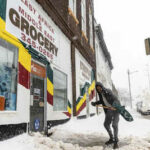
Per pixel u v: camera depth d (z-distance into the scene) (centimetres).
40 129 655
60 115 833
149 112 2033
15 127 507
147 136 660
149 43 553
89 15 1656
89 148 468
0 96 471
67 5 1021
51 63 782
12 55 531
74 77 1067
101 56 2427
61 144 481
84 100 1288
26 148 420
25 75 579
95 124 934
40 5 716
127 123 980
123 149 471
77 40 1183
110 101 532
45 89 711
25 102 565
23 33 589
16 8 561
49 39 782
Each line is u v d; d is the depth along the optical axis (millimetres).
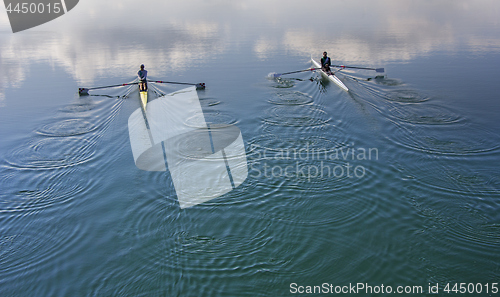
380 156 14188
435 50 31484
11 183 12789
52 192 12281
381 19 47375
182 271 9133
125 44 35688
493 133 15969
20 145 15602
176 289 8656
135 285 8781
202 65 28391
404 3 61969
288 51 32094
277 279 8945
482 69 25828
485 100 19953
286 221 10828
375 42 34844
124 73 26688
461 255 9562
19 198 11977
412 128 16609
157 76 25844
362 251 9766
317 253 9695
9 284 8828
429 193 11938
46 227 10680
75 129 17219
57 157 14539
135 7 62094
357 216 11000
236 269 9195
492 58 28547
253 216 11016
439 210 11180
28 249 9883
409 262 9406
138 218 10984
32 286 8781
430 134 15984
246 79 24844
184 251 9742
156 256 9609
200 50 32938
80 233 10438
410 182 12516
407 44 33781
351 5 60656
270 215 11062
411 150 14609
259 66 27922
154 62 29328
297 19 48531
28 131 17047
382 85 22906
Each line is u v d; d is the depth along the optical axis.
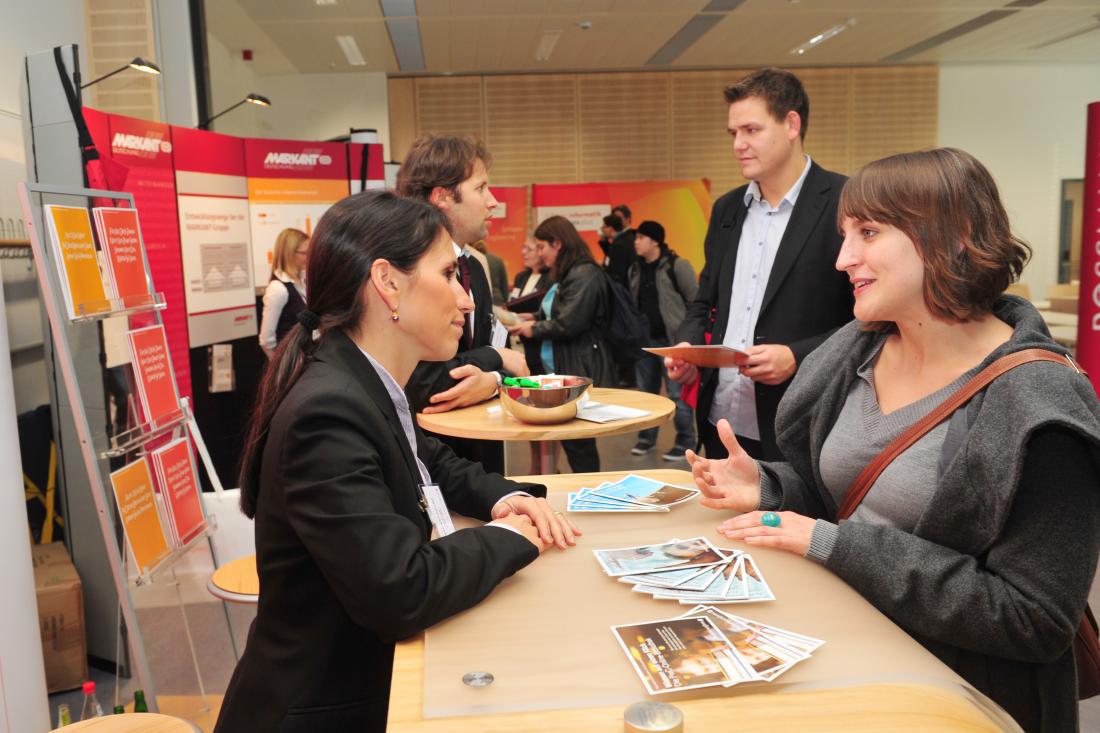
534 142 10.47
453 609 1.06
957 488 1.15
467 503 1.48
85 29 4.66
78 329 2.49
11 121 3.72
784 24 8.38
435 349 1.29
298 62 9.05
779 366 2.25
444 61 9.44
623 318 4.57
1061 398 1.08
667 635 0.99
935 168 1.21
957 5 7.93
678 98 10.54
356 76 9.84
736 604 1.09
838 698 0.86
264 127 9.34
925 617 1.14
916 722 0.82
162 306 2.52
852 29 8.68
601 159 10.56
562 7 7.50
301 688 1.15
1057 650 1.08
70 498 2.93
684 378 2.62
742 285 2.62
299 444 1.09
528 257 5.83
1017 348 1.17
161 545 2.32
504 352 2.75
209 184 4.30
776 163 2.46
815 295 2.42
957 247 1.21
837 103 10.62
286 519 1.13
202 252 4.27
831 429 1.48
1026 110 10.75
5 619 2.08
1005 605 1.08
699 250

__________

> Assignment:
Each line from the line containing "200 50 32938" through the final line of the data above must be retyped exactly; nothing else, and no pictures, may appear.

> Completed task:
200 50 32938
80 233 10438
410 182 12516
407 44 33781
351 5 60656
270 215 11062
411 150 14609
259 66 27922
154 62 29328
297 19 48531
28 131 17047
382 85 22906
Each line is u v d; d is the depth along the optical axis.
534 142 10.47
453 609 1.06
957 488 1.15
467 503 1.48
85 29 4.66
78 329 2.49
11 121 3.72
784 24 8.38
435 349 1.29
298 62 9.05
779 366 2.25
444 61 9.44
623 318 4.57
1061 398 1.08
667 635 0.99
935 168 1.21
957 5 7.93
678 98 10.54
356 76 9.84
736 604 1.09
838 698 0.86
264 127 9.34
925 617 1.14
916 722 0.82
162 306 2.52
852 29 8.68
601 159 10.56
562 7 7.50
301 688 1.15
1057 650 1.08
70 498 2.93
684 378 2.62
742 285 2.62
299 444 1.09
528 257 5.83
1017 348 1.17
161 545 2.32
504 352 2.75
209 184 4.30
776 163 2.46
815 295 2.42
957 247 1.21
837 103 10.62
286 519 1.13
202 252 4.27
831 429 1.48
1026 110 10.75
5 619 2.08
1005 605 1.08
699 250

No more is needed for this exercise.